YORK writer Matt Haig has written six books over the past seven years.
His latest literary offering, The Radleys, is about a family of vampires living incognito in a quiet North Yorkshire village.
The novel was picked by Jo Brand and actor Stephen Tompkinson as their favourite summer read on the programme TV Book Club, on Channel 4, and went on to win the viewers’ favourite accolade. It has also been shortlisted for the Portico prize and nominated for the Carnegie Medal, and been translated into 26 languages.
Matt, 36, who studied English Hull and Leeds University, says he didn’t always want to become a novelist.
After leaving university, he took on various dead-end jobs some of which lasted a few months, others, such as at call centre, just a few days.
“Gradually, through perseverance, I got some freelance journalism work writing about technology in business, which led to a book on the subject,” he says.
“Buoyed up by my first published book, I got an agent. Soon after that I started looking after my mother who was suffering from ovarian cancer and while taking care of her I had a bit of free time on my hands so I started to write my first fiction novel, The Last Family in England.”
It became a bestseller and was followed two years later by The Dead Father’s Club and then the Nestle Children’s Book Prize-winning Shadow Forest in 2007.
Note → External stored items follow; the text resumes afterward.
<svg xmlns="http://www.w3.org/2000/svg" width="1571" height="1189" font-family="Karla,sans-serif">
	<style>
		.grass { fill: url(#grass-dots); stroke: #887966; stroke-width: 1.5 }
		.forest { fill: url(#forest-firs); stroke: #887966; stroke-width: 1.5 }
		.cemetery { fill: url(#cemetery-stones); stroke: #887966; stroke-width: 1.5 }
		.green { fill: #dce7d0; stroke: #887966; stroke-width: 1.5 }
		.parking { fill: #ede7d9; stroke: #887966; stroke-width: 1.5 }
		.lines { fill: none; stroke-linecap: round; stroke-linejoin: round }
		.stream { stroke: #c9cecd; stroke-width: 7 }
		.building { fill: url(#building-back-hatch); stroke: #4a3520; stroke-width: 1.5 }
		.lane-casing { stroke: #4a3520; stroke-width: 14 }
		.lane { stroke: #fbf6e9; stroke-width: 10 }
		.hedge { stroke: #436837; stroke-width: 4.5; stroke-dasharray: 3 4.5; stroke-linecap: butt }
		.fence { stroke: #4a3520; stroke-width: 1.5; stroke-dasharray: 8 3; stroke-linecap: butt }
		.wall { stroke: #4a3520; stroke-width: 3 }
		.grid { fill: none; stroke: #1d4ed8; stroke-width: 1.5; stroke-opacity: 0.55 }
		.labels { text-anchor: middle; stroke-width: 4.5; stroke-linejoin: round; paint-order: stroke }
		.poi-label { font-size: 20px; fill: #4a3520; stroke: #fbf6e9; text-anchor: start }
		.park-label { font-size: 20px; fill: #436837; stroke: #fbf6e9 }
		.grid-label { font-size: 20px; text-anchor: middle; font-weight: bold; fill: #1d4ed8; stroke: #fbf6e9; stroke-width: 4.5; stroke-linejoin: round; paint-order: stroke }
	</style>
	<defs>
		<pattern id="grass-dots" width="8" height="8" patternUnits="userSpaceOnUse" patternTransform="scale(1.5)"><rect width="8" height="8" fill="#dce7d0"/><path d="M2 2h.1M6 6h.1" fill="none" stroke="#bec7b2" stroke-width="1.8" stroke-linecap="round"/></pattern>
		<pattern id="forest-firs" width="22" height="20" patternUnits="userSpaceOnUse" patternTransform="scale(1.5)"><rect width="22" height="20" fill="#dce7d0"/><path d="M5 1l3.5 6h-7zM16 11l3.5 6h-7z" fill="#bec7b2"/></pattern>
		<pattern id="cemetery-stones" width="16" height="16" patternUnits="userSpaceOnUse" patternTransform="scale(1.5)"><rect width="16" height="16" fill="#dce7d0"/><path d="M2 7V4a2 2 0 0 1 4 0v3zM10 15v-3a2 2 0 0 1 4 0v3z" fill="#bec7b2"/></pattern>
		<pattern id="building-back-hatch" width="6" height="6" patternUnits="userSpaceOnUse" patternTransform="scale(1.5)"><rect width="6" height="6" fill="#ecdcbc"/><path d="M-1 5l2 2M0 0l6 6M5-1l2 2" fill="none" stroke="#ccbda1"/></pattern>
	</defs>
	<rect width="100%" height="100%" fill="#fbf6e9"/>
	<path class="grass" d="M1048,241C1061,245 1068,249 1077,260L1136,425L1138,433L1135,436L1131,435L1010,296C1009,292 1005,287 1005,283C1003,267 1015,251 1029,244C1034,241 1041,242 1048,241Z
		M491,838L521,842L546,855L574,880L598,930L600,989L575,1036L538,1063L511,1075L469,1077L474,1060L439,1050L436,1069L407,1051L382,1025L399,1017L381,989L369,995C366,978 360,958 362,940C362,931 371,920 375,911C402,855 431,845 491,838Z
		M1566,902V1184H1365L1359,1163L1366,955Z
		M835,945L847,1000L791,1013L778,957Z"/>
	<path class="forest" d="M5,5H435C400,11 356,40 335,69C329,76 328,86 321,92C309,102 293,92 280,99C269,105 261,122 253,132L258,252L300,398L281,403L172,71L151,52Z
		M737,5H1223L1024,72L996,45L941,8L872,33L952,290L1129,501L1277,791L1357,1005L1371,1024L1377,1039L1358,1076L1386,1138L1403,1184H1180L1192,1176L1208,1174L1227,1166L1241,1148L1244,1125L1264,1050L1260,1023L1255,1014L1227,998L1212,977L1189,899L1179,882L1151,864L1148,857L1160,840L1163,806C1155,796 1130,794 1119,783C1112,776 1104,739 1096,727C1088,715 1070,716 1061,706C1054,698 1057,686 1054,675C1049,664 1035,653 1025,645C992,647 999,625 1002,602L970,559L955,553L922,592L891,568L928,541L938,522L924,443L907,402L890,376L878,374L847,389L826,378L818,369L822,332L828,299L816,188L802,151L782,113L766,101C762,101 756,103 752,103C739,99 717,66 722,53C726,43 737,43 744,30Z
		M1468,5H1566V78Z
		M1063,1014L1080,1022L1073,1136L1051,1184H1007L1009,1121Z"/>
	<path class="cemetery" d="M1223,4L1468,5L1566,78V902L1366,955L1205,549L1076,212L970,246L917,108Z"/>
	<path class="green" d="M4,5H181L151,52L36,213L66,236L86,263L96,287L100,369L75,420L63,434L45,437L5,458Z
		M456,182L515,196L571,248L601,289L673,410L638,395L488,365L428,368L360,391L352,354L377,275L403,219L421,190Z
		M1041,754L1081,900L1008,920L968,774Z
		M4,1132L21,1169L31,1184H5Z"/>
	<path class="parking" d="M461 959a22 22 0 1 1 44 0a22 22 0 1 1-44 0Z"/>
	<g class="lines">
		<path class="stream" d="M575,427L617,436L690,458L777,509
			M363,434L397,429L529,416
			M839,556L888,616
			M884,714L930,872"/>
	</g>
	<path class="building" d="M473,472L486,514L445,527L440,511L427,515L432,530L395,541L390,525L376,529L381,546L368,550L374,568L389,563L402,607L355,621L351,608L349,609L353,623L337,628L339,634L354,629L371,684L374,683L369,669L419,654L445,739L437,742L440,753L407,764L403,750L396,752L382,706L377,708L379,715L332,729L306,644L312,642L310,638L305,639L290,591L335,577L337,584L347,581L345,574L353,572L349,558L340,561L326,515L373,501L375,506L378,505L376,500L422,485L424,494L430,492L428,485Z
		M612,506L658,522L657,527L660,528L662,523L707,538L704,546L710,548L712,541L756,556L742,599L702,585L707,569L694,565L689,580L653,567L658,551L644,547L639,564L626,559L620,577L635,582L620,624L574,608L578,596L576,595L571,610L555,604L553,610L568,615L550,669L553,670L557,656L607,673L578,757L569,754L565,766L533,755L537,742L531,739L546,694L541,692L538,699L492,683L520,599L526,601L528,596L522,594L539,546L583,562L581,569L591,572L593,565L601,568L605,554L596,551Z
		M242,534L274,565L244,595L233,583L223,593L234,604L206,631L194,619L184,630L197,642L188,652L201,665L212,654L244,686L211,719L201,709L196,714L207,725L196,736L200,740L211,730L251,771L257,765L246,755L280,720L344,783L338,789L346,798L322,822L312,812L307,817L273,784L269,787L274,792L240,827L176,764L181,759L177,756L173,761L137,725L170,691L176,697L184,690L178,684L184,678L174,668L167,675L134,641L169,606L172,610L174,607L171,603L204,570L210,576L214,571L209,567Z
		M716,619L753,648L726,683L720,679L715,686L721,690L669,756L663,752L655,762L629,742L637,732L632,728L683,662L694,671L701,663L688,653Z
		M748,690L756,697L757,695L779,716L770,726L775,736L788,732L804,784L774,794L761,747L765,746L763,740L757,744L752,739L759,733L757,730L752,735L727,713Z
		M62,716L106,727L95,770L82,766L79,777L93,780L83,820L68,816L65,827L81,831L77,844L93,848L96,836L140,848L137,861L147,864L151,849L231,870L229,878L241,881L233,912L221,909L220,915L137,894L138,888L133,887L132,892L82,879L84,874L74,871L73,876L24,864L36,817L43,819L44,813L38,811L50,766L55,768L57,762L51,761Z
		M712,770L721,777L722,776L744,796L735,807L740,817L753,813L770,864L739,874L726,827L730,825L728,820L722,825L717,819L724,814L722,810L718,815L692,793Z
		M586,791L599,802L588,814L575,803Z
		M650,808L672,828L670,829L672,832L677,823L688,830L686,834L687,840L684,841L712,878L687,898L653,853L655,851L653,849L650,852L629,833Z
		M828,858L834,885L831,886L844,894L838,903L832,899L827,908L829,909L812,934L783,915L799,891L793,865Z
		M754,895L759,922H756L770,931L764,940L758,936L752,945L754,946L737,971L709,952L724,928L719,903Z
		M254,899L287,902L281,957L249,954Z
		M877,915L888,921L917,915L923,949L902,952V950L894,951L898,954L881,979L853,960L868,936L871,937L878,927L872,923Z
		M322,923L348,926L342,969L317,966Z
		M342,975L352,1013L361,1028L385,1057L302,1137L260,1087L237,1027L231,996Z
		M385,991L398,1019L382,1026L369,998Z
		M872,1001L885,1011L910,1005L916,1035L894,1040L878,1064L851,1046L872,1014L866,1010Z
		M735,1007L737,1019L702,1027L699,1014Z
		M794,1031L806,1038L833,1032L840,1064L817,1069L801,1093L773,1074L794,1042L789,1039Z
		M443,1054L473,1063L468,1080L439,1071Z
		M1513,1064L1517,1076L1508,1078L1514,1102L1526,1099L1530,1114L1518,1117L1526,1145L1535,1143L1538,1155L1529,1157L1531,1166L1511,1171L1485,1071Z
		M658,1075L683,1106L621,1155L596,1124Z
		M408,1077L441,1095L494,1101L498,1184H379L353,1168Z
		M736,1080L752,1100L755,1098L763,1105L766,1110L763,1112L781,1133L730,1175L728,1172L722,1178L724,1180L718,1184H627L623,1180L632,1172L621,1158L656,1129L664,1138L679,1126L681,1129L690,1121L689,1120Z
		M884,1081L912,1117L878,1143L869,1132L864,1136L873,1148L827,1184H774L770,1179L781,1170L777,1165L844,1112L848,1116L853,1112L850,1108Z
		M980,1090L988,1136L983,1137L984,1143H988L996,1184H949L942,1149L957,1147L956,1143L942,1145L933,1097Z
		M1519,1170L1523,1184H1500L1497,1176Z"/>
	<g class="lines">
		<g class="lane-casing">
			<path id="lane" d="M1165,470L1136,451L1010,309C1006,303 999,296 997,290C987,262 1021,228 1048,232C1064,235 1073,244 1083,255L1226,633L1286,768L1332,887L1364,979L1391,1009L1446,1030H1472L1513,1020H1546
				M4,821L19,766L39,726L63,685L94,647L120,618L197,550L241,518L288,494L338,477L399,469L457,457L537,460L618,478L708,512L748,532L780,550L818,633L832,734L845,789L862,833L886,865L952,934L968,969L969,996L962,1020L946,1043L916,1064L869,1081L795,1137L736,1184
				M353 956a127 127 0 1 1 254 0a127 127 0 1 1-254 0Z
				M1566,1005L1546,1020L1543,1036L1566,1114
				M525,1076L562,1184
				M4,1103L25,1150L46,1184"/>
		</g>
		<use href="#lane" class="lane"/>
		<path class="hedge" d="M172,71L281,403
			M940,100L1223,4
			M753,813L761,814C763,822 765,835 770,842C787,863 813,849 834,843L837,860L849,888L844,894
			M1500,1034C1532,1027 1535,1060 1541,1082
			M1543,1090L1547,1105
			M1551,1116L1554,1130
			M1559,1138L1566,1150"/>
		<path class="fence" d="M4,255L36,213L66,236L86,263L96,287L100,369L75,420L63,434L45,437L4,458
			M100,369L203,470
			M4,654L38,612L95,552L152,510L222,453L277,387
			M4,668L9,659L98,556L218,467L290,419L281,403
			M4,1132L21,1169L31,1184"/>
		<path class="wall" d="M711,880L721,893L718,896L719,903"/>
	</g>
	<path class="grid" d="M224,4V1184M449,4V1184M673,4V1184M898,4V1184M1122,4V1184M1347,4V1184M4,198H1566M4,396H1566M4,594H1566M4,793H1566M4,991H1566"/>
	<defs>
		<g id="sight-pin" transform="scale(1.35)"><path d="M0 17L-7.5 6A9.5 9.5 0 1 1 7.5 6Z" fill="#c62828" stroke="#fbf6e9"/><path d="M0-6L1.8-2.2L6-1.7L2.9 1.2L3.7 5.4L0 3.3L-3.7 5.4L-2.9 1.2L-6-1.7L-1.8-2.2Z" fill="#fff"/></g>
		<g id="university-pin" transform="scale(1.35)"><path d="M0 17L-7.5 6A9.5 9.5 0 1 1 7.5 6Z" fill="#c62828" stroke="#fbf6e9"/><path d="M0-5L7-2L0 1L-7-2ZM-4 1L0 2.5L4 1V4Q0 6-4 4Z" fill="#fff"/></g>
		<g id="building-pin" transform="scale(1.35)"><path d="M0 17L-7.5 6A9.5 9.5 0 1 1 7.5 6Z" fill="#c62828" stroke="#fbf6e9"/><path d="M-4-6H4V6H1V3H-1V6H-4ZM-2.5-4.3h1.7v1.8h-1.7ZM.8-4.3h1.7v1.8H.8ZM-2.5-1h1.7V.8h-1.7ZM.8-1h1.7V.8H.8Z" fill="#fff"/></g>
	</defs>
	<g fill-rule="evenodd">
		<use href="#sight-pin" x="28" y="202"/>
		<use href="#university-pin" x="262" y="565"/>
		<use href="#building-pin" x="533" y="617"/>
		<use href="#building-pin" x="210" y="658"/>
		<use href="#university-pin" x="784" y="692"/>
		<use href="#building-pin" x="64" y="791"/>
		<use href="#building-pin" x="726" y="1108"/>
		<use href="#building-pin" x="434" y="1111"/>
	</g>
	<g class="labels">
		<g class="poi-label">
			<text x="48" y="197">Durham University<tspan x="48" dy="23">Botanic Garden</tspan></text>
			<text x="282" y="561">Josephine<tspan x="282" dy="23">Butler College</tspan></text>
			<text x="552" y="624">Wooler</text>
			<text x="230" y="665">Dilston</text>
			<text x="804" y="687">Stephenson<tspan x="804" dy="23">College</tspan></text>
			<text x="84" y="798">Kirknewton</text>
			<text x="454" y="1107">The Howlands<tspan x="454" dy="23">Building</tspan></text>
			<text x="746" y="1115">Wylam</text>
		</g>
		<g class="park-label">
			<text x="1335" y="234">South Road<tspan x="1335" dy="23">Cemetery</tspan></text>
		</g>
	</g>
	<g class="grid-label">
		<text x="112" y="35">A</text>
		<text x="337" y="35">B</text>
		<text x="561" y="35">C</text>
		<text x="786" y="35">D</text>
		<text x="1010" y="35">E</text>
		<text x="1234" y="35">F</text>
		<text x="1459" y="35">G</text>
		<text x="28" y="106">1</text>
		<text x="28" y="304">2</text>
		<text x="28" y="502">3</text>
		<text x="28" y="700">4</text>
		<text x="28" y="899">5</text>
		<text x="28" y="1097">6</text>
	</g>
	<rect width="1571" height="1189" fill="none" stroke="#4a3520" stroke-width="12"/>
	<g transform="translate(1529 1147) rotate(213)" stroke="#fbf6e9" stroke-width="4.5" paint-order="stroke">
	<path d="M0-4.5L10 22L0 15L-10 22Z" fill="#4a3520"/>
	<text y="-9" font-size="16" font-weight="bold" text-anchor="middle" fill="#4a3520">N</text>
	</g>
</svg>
His latest book attracted interest from reputable film director and producer Alfonso Cuaron even before it was published in hardback last year.
Cuaron, of Pan’s Labyrinth fame, is currently in talks with Matt and BBC Films to produce the film, for which a screenplay has already been written by Matt.
The Radley’s, set in the fictional village of Bishopthorpe, tells the tale of a blood-abstaining vampire GP, his wife, and their two children.
Peter and Helen Radley, trying desperately to put their hedonistic vampire days behind them and act as responsible adults, make the mistake of trying to conceal their children’s blood-sucking heritage. But things start to unravel from the seams when Clara and Rowan, both in their teenage years, start to develop classic vampire tendencies When daughter Clara kills a drunken boy who attacks her, it is clear that the perfect facade the Radleys have created has been lost forever.
The book features the market town of Thirsk, York and the North York Moors.